We generated reference gene data sets and an analytical pipeline that assigns queried HA to genetic clade and queried NA and internal IAV genes to evolutionary lineages that are found in IAV from U.S. swine. Users need the reference data set and a FASTA file with query sequences from any IAV gene segment. The input data must be of good quality and substantial length (approximately 50% or greater of the gene of interest).
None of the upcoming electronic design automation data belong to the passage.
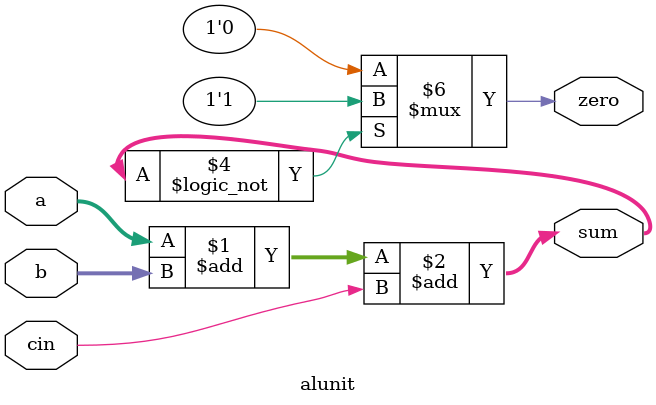
<source format=v>
module alunit(output [31:0] sum,input [31:0] a,input [31:0] b,input cin,output zero);
reg zero;
assign sum[31:0] = a + b + cin;
always @ ( sum )
begin
	if(sum[31:0] == 0)
		zero = 1'b1;
	else
		zero = 1'b0;
end
endmodule 
</source>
The pipeline (
Fig. 1A) processes query sequences by (i) identification to one of 8 segments using BLASTn, (ii) alignment to the reference gene segment data set, (iii) the inference of a maximum likelihood tree, (iv) classification to evolutionary lineage or genetic clade using patristic distance extracted from the inferred tree, and (v) generation of a summary classification file and annotated gene trees (
Fig. 1B and
C). The reference data set for each gene includes nonswine genes, allowing the pipeline to flag sequences that are not contemporary circulating U.S. swine IAV. Genes derived from interspecies transmission events are annotated by a nonswine classification, and reassortment events involving different lineages can be identified in the summary file as disparate lineages (e.g., a single strain containing a mix of human seasonal, TRIG, and pandemic genes). Classification uses patristic distances extracted from gene trees using DendroPy in Python (
18) and smof for processing FASTA files (
19). The shortest distance from a query gene to a reference gene is identified, and the reference gene annotation is assigned to the query. Using swine IAV data collected in the United States from 2014 to present (929 strains and 7,432 genes), the pipeline accurately captured classifications assigned by manual phylogenetic curation (7,428 genes classified correctly; 99.95% accuracy). Our approach is reliant upon a relevant reference data set; the provided reference genes are adequate for swine IAV in the United States and Canada but have limited utility for swine IAV in Europe and Asia. However, this tool maintains utility for international swine IAV researchers if they generate a custom reference data set with appropriate clade or lineage annotation. Moreover, if interspecies transmission events result in the establishment of new lineages, contemporary data that capture this diversity may be added to the reference files by pipeline users or at the repository.